> _Task material_
====

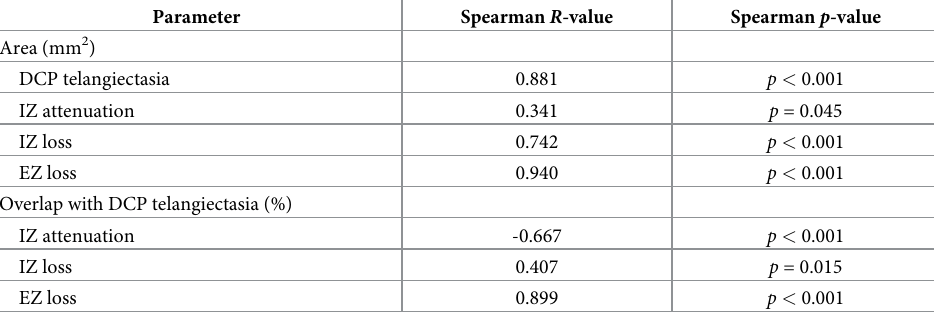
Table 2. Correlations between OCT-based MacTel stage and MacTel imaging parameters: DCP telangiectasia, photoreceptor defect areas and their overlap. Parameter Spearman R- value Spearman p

====

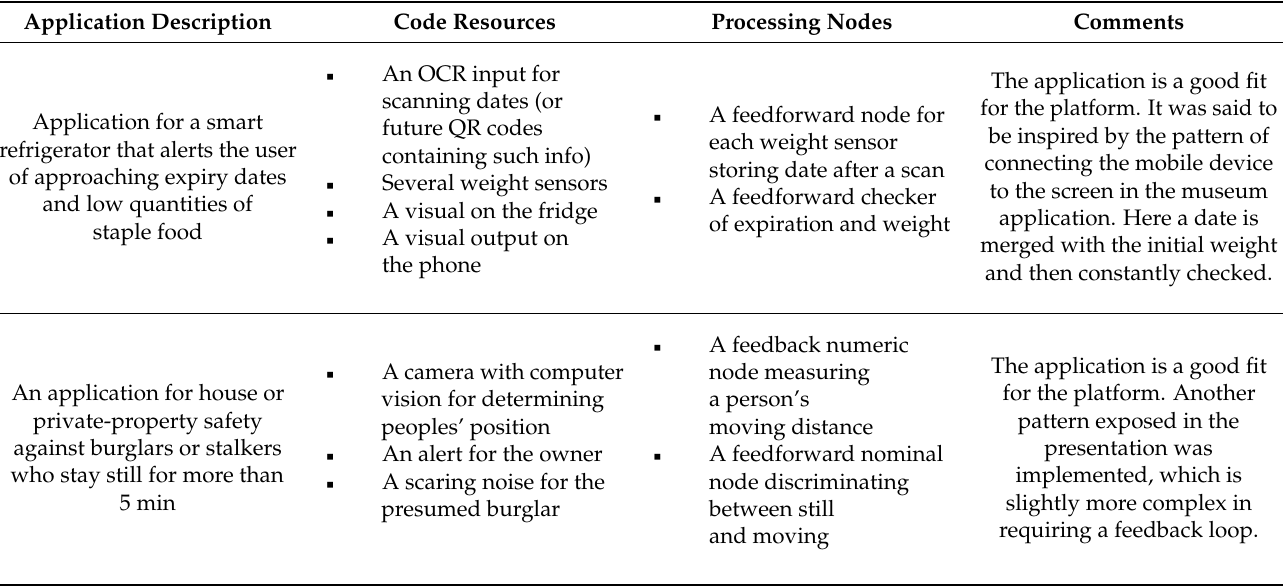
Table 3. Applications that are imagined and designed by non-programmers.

====

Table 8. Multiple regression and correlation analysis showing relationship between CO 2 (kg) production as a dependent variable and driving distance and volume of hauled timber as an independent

====

> _What is expected_
Wherever a line of the data holds "between", copy that line.

> _Completed task_
Table 2. Correlations between OCT-based MacTel stage and MacTel imaging parameters: DCP telangiectasia, photoreceptor defect areas and their overlap. Parameter Spearman R- value Spearman p
Table 8. Multiple regression and correlation analysis showing relationship between CO 2 (kg) production as a dependent variable and driving distance and volume of hauled timber as an independent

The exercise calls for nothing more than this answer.